----- Page text -----

Pi Calculated To Record 2.5 Trillion Digits
Joshua writes "Researchers from Japan have calculated Pi to over 2.5 trillion decimals using the T2K Open Supercomputer (which is currently ranked 47th in the world according to a June, 2009 report from Top500.org). This new number more than doubles the previous record of about 1.2 trillion decimals set in 2002 by another Japanese research team. Unfortunately, there still seems to be no pattern."
A nice little article on why it's useless to know pi to more than 50 digits in this universe.
http://everything2.com/title/Too%2520small%2520a%2520Universe%2520to%2520memorize%2520Pi
We know without a doubt that it never repeats - if it did it would be a rational number, it has been proven to be an irrational number, moreso it is transcendental. We also know the exact pattern, take the taylor series of sin about pi/4, you get an elegant and simple series solution for pi.

----- Dataset excerpts -----

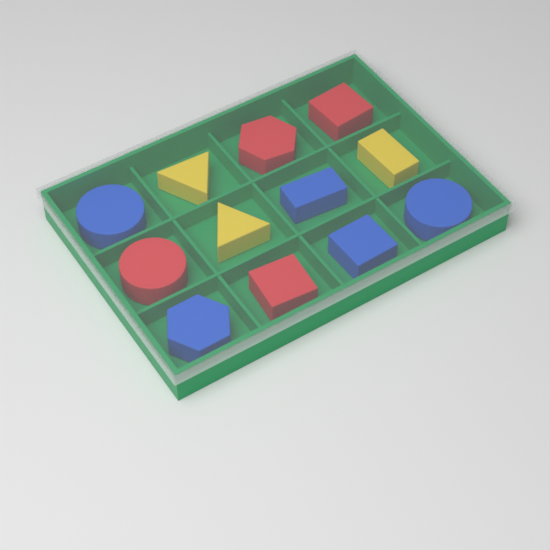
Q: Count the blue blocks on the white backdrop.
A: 5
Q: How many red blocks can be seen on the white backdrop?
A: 4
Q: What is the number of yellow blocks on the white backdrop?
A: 3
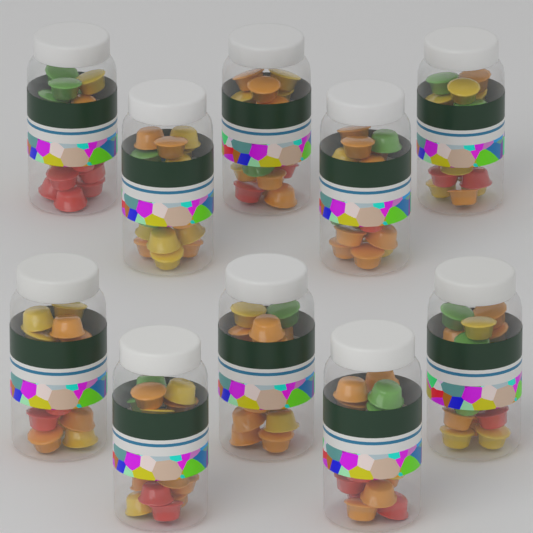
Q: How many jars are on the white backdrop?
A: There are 10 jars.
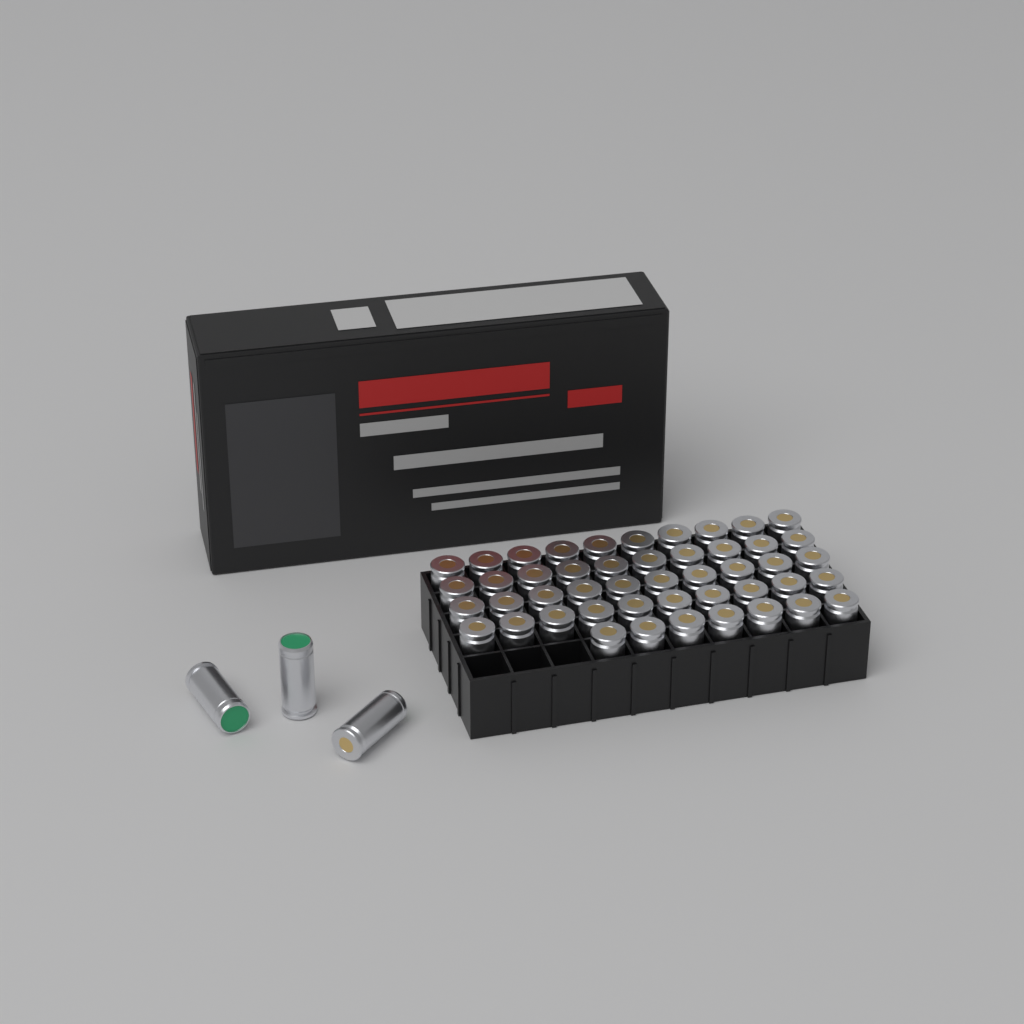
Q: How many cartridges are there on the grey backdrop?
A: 50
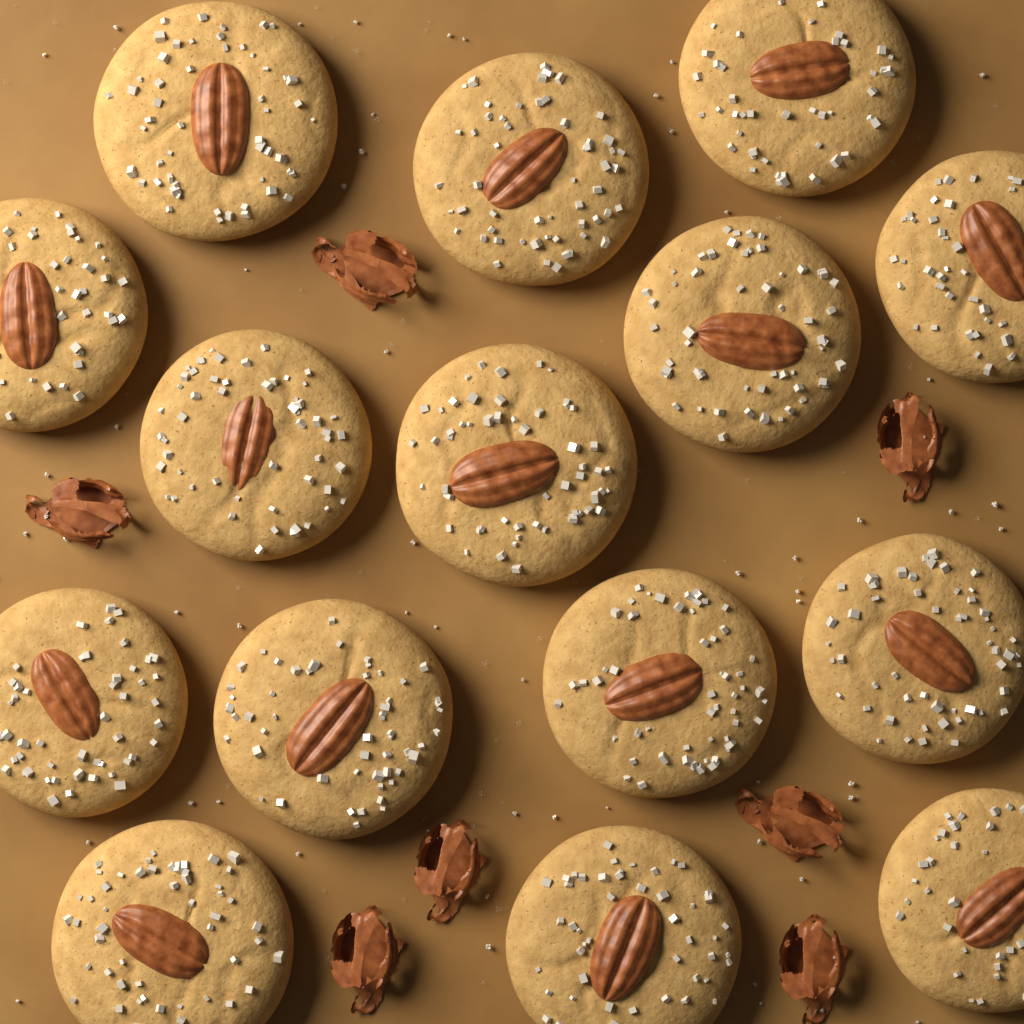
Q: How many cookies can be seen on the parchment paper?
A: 15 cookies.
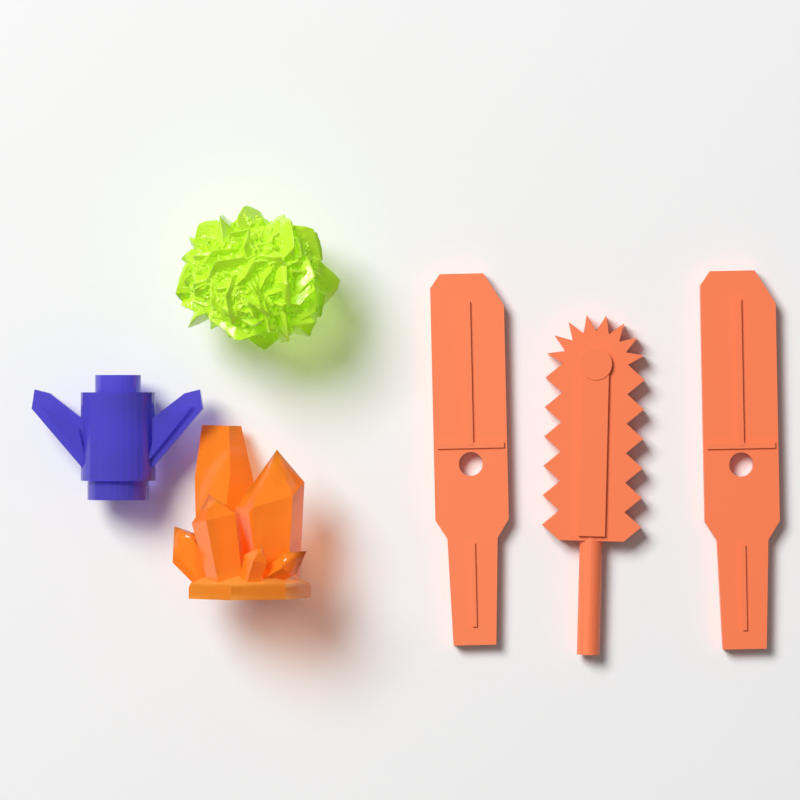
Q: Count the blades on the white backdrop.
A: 3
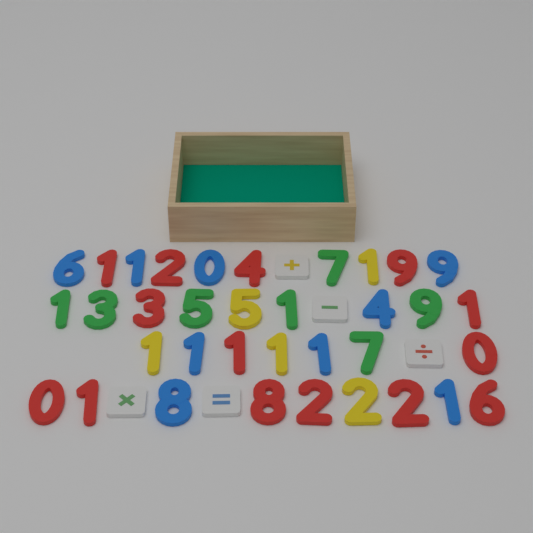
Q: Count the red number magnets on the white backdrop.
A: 14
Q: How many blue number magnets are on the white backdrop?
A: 9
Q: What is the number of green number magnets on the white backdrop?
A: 7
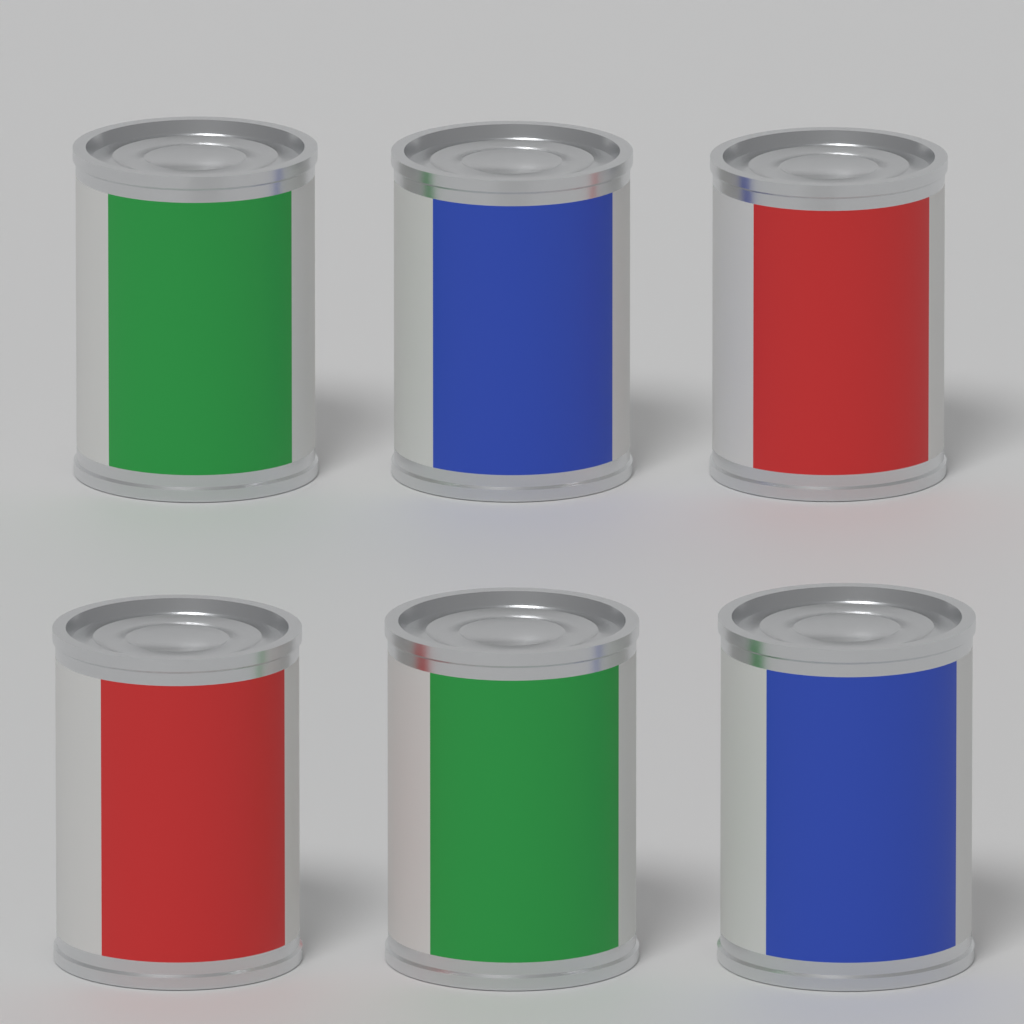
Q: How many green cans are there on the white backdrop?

-----

What is asked:
- A) From the pi record text, list every number that states a count, a ranking, or a year.
- B) Please extend the text about the pi record with a few more sentences, starting right after its final sentence.

Results of the exercise:
- A) 2.5 trillion, 47th, 2009, 1.2 trillion, 2002, 50

- B)
That is not the point. The point is and exercise in computing, everything we do in computing involves rational numbers only (floats) and there is substantial error involved with this. It is computationally difficult to deal with large numbers, hence any method to do this more effectively is a gain for science.
Pi was shown to be irrational in 1768 and transcendental in 1882, finally putting to rest the ancient problem of "squaring the circle".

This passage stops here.